Wisconsin State Journal, Madison, Oct. 6

A double whammy for the homeless

The pandemic has only exacerbated homelessness across Wisconsin. More people are living in tent encampments in Madison, Milwaukee, Wausau, Green Bay and La Crosse, according to the Wisconsin Coalition Against Homelessness.

“That’s a hard thing to quantify,” said Joe Volk, executive director of the nonprofit advocacy group. “But clearly it’s there.”

Shelters can’t accept as many people because of social distancing rules. Churches can’t line the floors of their basements with mattresses anymore. And with winter approaching, advocates for the homeless fear people in need — including single mothers with children — may be forced to risk exposure to the novel coronavirus to stay warm.

The dilemma demands more attention and action as World Homeless Day was marked earlier this month. Please help if you can. Donate to a local shelter or the WCAH. Tell public officials — those who want your vote this fall — to prioritize desperate people with nowhere to go. Praising the good work done so far is important, too.

Gov. Tony Evers has steered $30 million from the federal Coronavirus Aid, Relief and Economic Security (CARES) Act to emergency rent assistance for lower-income people. That’s kept evictions fairly stable, Volk said, despite higher unemployment. President Donald Trump’s executive order halting many evictions through the end of the year also has helped, though some Wisconsin counties are being more strict about the rule than others. A potential eviction must be related to the novel virus for the moratorium to apply. Congress and the White House should compromise on another relief bill as efforts to develop a vaccine continue.

The pandemic has exposed the folly of the state Senate failing to act on a $7.5 million package of bipartisan homeless bills earlier this year. The Republican-run Assembly wisely and overwhelming approved eight bills, which included short-term housing grants, help finding apartments and assistance for landlords to repair low-cost units. But the GOP-led Senate stubbornly ignored all but one proposal, which expanded some shelter beds.

“In hindsight,” Volk said, “that was foolish when you look at where we are now with the economic pain being felt around the state.”

He’s right.

Yet helping tens of thousands of homeless people across Wisconsin requires more than money. It demands all of us to recognize and support the dire need for affordable workforce housing — including in our neighborhoods. As a special report, “Homelessness in Wisconsin: State at the crossroads,” by the Wisconsin State Journal and other newspapers showed last year, many people can’t afford a place to live even though they have jobs.

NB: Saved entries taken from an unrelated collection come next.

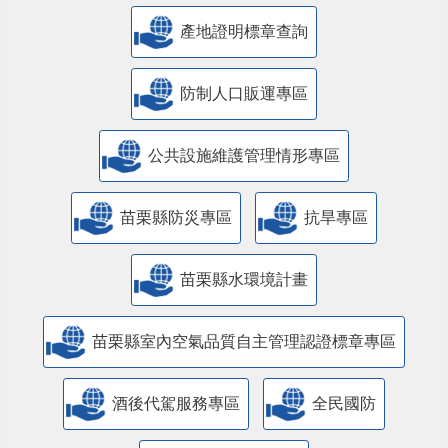
產地證明標章查詢
防制人口販運專區
​公共設施維護管理情形專區
苗栗縣防災專區
抗旱專區
苗栗縣水環境計畫
苗栗縣室內空氣品質自主管理認證標章專區
酒後代駕服務專區
全民國防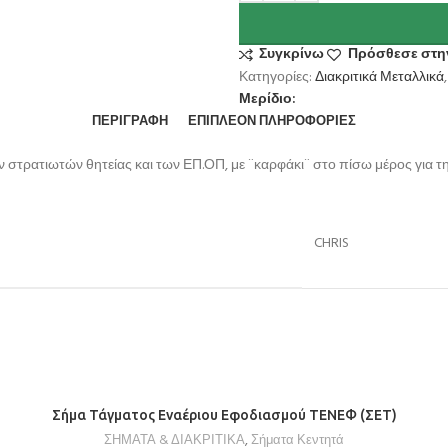
Συγκρίνω
Πρόσθεσε στην
Κατηγορίες:
Διακριτικά Μεταλλικά
,
Μερίδιο:
ΠΕΡΙΓΡΑΦΉ
ΕΠΙΠΛΈΟΝ ΠΛΗΡΟΦΟΡΊΕΣ
ν στρατιωτών θητείας και των ΕΠ.ΟΠ, με ¨καρφάκι¨ στο πίσω μέρος για τ
CHRIS
ΕΠΙΛΟΓΉ
Σήμα Τάγματος Εναέριου Εφοδιασμού ΤΕΝΕΦ (ΣΕΤ)
ΣΗΜΑΤΑ & ΔΙΑΚΡΙΤΙΚΑ
,
Σήματα Κεντητά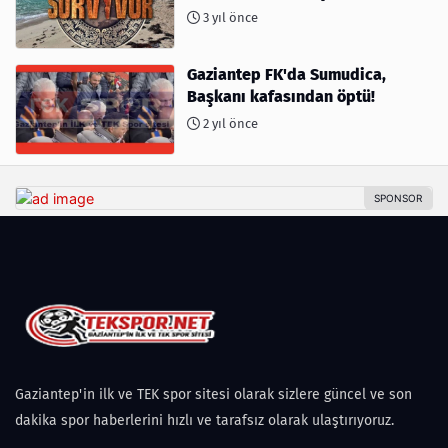
kimler var?
3 yıl önce
Gaziantep FK'da Sumudica,
Başkanı kafasından öptü!
2 yıl önce
Gaziantep'in ilk ve TEK spor sitesi olarak sizlere güncel ve son
dakika spor haberlerini hızlı ve tarafsız olarak ulaştırıyoruz.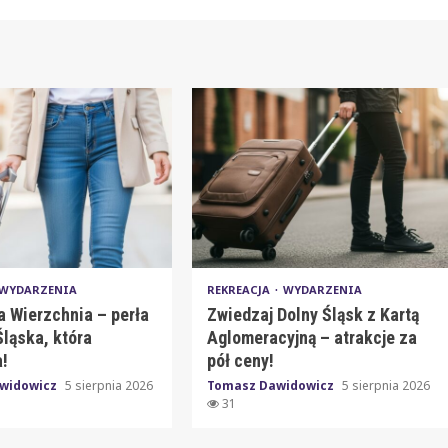
WYDARZENIA
REKREACJA
WYDARZENIA
a Wierzchnia – perła
Zwiedzaj Dolny Śląsk z Kartą
ląska, która
Aglomeracyjną – atrakcje za
!
pół ceny!
widowicz
5 sierpnia 2026
Tomasz Dawidowicz
5 sierpnia 2026
31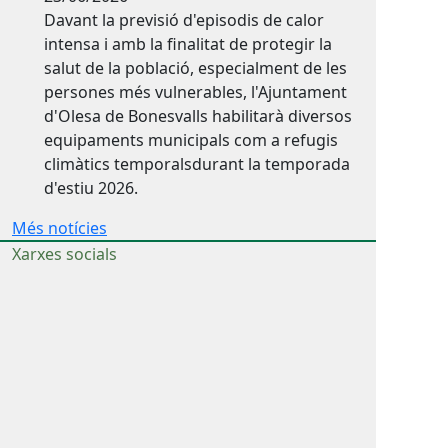
Davant la previsió d'episodis de calor
intensa i amb la finalitat de protegir la
salut de la població, especialment de les
persones més vulnerables, l'Ajuntament
d'Olesa de Bonesvalls habilitarà diversos
equipaments municipals com a refugis
climàtics temporalsdurant la temporada
d'estiu 2026.
Més notícies
Xarxes socials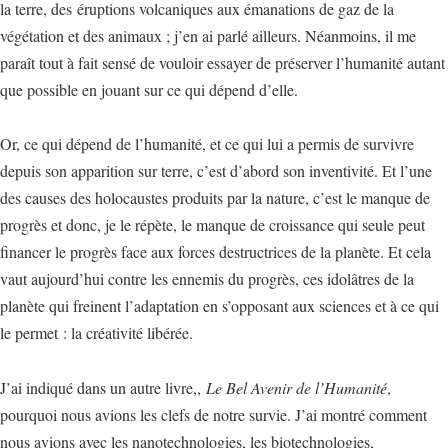
la terre, des éruptions volcaniques aux émanations de gaz de la
végétation et des animaux ; j’en ai parlé ailleurs. Néanmoins, il me
paraît tout à fait sensé de vouloir essayer de préserver l’humanité autant
que possible en jouant sur ce qui dépend d’elle.
Or, ce qui dépend de l’humanité, et ce qui lui a permis de survivre
depuis son apparition sur terre, c’est d’abord son inventivité. Et l’une
des causes des holocaustes produits par la nature, c’est le manque de
progrès et donc, je le répète, le manque de croissance qui seule peut
financer le progrès face aux forces destructrices de la planète. Et cela
vaut aujourd’hui contre les ennemis du progrès, ces idolâtres de la
planète qui freinent l’adaptation en s’opposant aux sciences et à ce qui
le permet : la créativité libérée.
J’ai indiqué dans un autre livre,,
Le Bel Avenir de l’Humanité
,
pourquoi nous avions les clefs de notre survie. J’ai montré comment
nous avions avec les nanotechnologies, les biotechnologies,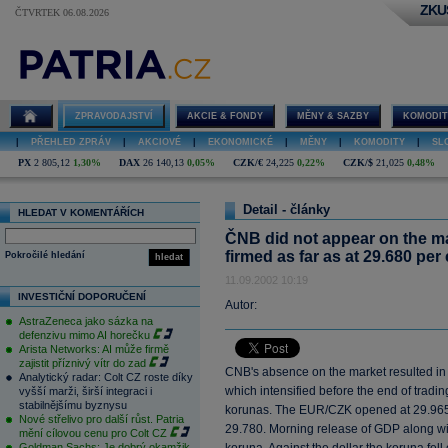
ZKU
ČTVRTEK 06.08.2026
ZPRAVODAJSTVÍ
AKCIE & FONDY
MĚNY & SAZBY
KOMODIT
|
PŘEHLED ZPRÁV
|
AKCIOVÉ
|
EKONOMICKÉ
|
MĚNY
|
KOMODITY
|
SL
PX
2 805,12
1,30%
DAX
26 140,13
0,05%
CZK/€
24,225
0,22%
CZK/$
21,025
0,48%
Detail - články
HLEDAT V KOMENTÁŘÍCH
ČNB did not appear on the ma
firmed as far as at 29.680 per
Pokročilé hledání
hledat
11.09.2002 10:19
INVESTIČNÍ DOPORUČENÍ
Autor:
AstraZeneca jako sázka na
defenzivu mimo AI horečku
Arista Networks: AI může firmě
zajistit příznivý vítr do zad
CNB's absence on the market resulted in
Analytický radar: Colt CZ roste díky
which intensified before the end of tradi
vyšší marži, širší integraci i
stabilnějšímu byznysu
korunas. The EUR/CZK opened at 29.965, 
Nové střelivo pro další růst. Patria
29.780. Morning release of GDP along with
mění cílovou cenu pro Colt CZ
Goldman Sachs: Je dobrý okamžik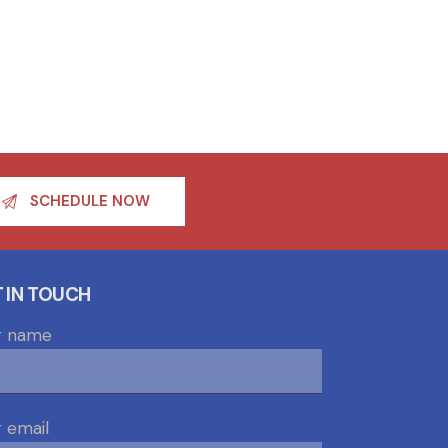
SCHEDULE NOW
 IN TOUCH
r name
 email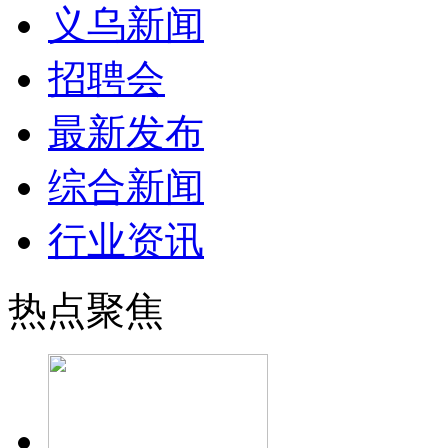
义乌新闻
招聘会
最新发布
综合新闻
行业资讯
热点聚焦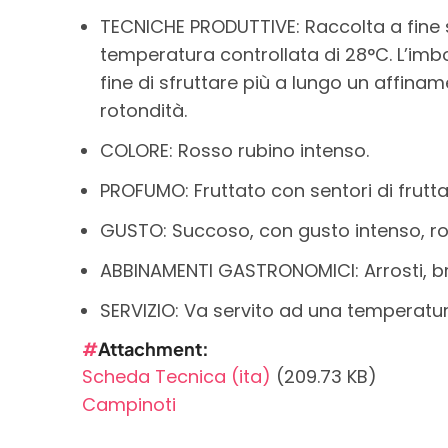
TECNICHE PRODUTTIVE: Raccolta a fine s
temperatura controllata di 28°C. L’im
fine di sfruttare più a lungo un affinam
rotondità.
COLORE: Rosso rubino intenso.
PROFUMO: Fruttato con sentori di frutt
GUSTO: Succoso, con gusto intenso, r
ABBINAMENTI GASTRONOMICI: Arrosti, bra
SERVIZIO: Va servito ad una temperatur
Attachment
Scheda Tecnica (ita)
(209.73 KB)
Campinoti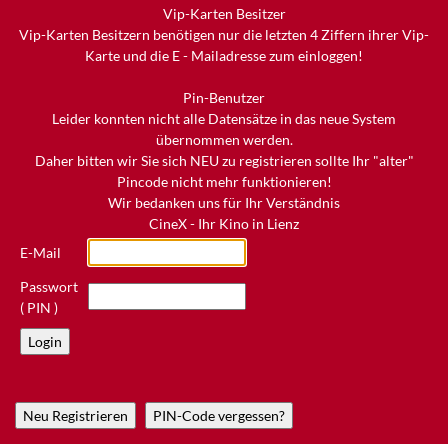
Vip-Karten Besitzer
Vip-Karten Besitzern benötigen nur die letzten 4 Ziffern ihrer Vip-
Karte und die E - Mailadresse zum einloggen!
Pin-Benutzer
Leider konnten nicht alle Datensätze in das neue System
übernommen werden.
Daher bitten wir Sie sich NEU zu registrieren sollte Ihr "alter"
Pincode nicht mehr funktionieren!
Wir bedanken uns für Ihr Verständnis
CineX - Ihr Kino in Lienz
E-Mail
Passwort
( PIN )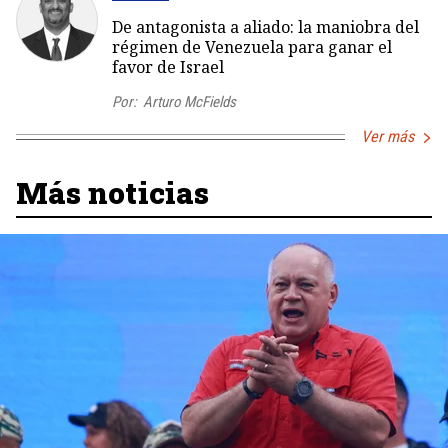
De antagonista a aliado: la maniobra del
régimen de Venezuela para ganar el
favor de Israel
Por:
Arturo McFields
Ver más
Más noticias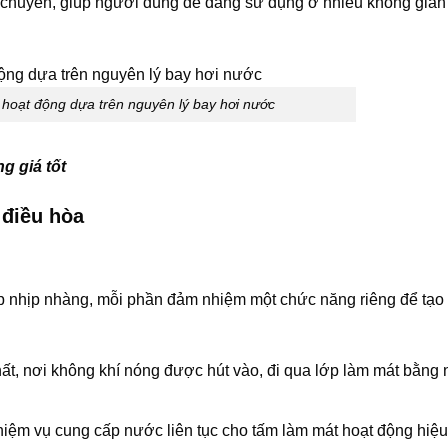
 chuyển, giúp người dùng dễ dàng sử dụng ở nhiều không gian
 hoạt động dựa trên nguyên lý bay hơi nước
g giá tốt
 điều hòa
ợp nhịp nhàng, mỗi phần đảm nhiệm một chức năng riêng để tạo 
ất, nơi không khí nóng được hút vào, đi qua lớp làm mát bằng
iệm vụ cung cấp nước liên tục cho tấm làm mát hoạt động hiệu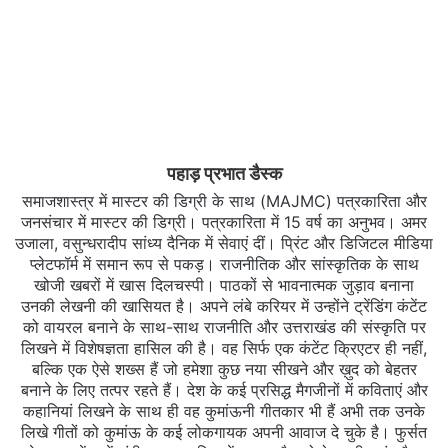
पहाड़ प्रभात डैस्क
समाजशास्त्र में मास्टर की डिग्री के साथ (MAJMC) पत्रकारिता और
जनसंचार में मास्टर की डिग्री। पत्रकारिता में 15 वर्ष का अनुभव। अमर
उजाला, वसुन्धरादीप सांध्य दैनिक में सेवाएं दीं। प्रिंट और डिजिटल मीडिया
प्लेटफॉर्म में समान रूप से पकड़। राजनीतिक और सांस्कृतिक के साथ
खोजी खबरों में खास दिलचस्‍पी। पाठकों से भावनात्मक जुड़ाव बनाना
उनकी लेखनी की खासियत है। अपने लंबे करियर में उन्होंने ट्रेंडिंग कंटेंट
को वायरल बनाने के साथ-साथ राजनीति और उत्तराखंड की संस्कृति पर
लिखने में विशेषज्ञता हासिल की है। वह सिर्फ एक कंटेंट क्रिएटर ही नहीं,
बल्कि एक ऐसे शख्स हैं जो हमेशा कुछ नया सीखने और ख़ुद को बेहतर
बनाने के लिए तत्पर रहते हैं। देश के कई प्रसिद्ध मैगजीनों में कविताएं और
कहानियां लिखने के साथ ही वह कुमांऊनी गीतकार भी हैं अभी तक उनके
लिखे गीतों को कुमांऊ के कई लोकगायक अपनी आवाज दे चुके है। फुर्सत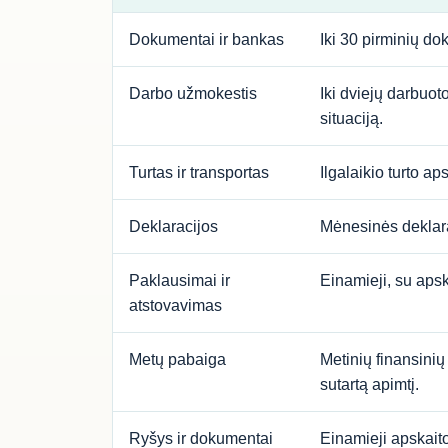
Dokumentai ir bankas
Iki 30 pirminių d
Darbo užmokestis
Iki dviejų darbuo
situaciją.
Turtas ir transportas
Ilgalaikio turto a
Deklaracijos
Mėnesinės deklara
Paklausimai ir
Einamieji, su apsk
atstovavimas
Metų pabaiga
Metinių finansinių
sutartą apimtį.
Ryšys ir dokumentai
Einamieji apskait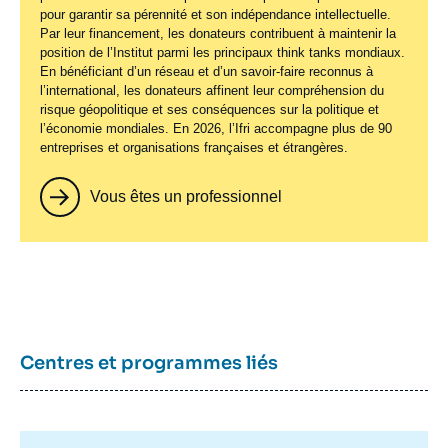
pour garantir sa pérennité et son indépendance intellectuelle.
Par leur financement, les donateurs contribuent à maintenir la
position de l’Institut parmi les principaux
think tanks
mondiaux.
En bénéficiant d’un réseau et d’un savoir-faire reconnus à
l’international, les donateurs affinent leur compréhension du
risque géopolitique et ses conséquences sur la politique et
l’économie mondiales. En 2026, l’Ifri accompagne plus de 90
entreprises et organisations françaises et étrangères.
Vous êtes un professionnel
Centres et programmes liés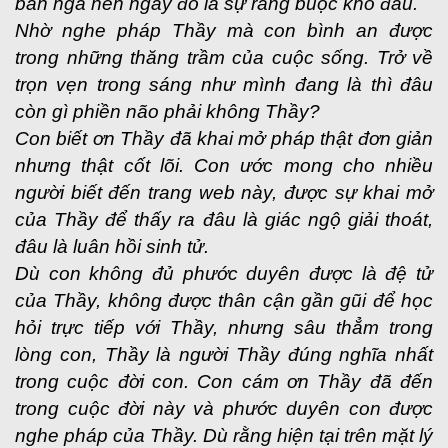
bản ngã nên ngay đó là sự ràng buộc khổ đau.
Nhờ nghe pháp Thầy mà con bình an được
trong những thăng trầm của cuộc sống. Trở về
trọn vẹn trong sáng như mình đang là thì đâu
còn gì phiền não phải không Thầy?
Con biết ơn Thầy đã khai mở pháp thật đơn giản
nhưng thật cốt lõi. Con ước mong cho nhiều
người biết đến trang web này, được sự khai mở
của Thầy để thấy ra đâu là giác ngộ giải thoát,
đâu là luân hồi sinh tử.
Dù con không đủ phước duyên được là đệ tử
của Thầy, không được thân cận gần gũi để học
hỏi trực tiếp với Thầy, nhưng sâu thẳm trong
lòng con, Thầy là người Thầy đúng nghĩa nhất
trong cuộc đời con. Con cám ơn Thầy đã đến
trong cuộc đời này và phước duyên con được
nghe pháp của Thầy. Dù rằng hiện tại trên mặt lý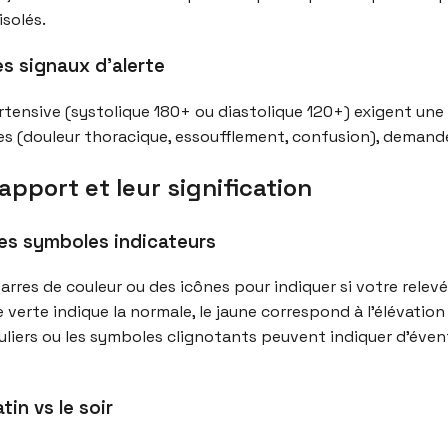
isolés.
es signaux d’alerte
rtensive (systolique 180+ ou diastolique 120+) exigent une 
(douleur thoracique, essoufflement, confusion), demande
pport et leur signification
des symboles indicateurs
rres de couleur ou des icônes pour indiquer si votre relevé
 verte indique la normale, le jaune correspond à l’élévation 
uliers ou les symboles clignotants peuvent indiquer d’éve
in vs le soir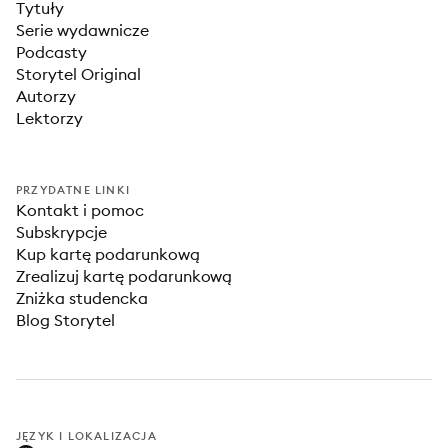
Tytuły
Serie wydawnicze
Podcasty
Storytel Original
Autorzy
Lektorzy
PRZYDATNE LINKI
Kontakt i pomoc
Subskrypcje
Kup kartę podarunkową
Zrealizuj kartę podarunkową
Zniżka studencka
Blog Storytel
JĘZYK I LOKALIZACJA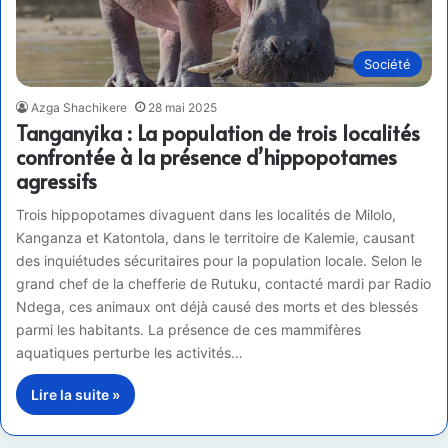
Société
Azga Shachikere
28 mai 2025
Tanganyika : La population de trois localités
confrontée à la présence d’hippopotames
agressifs
Trois hippopotames divaguent dans les localités de Milolo,
Kanganza et Katontola, dans le territoire de Kalemie, causant
des inquiétudes sécuritaires pour la population locale. Selon le
grand chef de la chefferie de Rutuku, contacté mardi par Radio
Ndega, ces animaux ont déjà causé des morts et des blessés
parmi les habitants. La présence de ces mammifères
aquatiques perturbe les activités…
Lire la suite »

Communities large and small need more affordable units for low-wage workers. Local economies and employers depend on it. In Madison, momentum to fund and find a suitable location for a modern men’s shelter absolutely must continue. The goal is to provide more than a roof over people’s heads. It’s to steer them to employment opportunities and better lives.

Failing to ease the plight of the homeless across Wisconsin will cost taxpayers more over time than dealing with the challenge now. That’s because desperate people often wind up requiring expensive social services, emergency health care, police attention or even jail if they don’t get help.

This morally distressing problem can’t be ignored — especially now, with the coronavirus complicating relief efforts and risking innocent lives.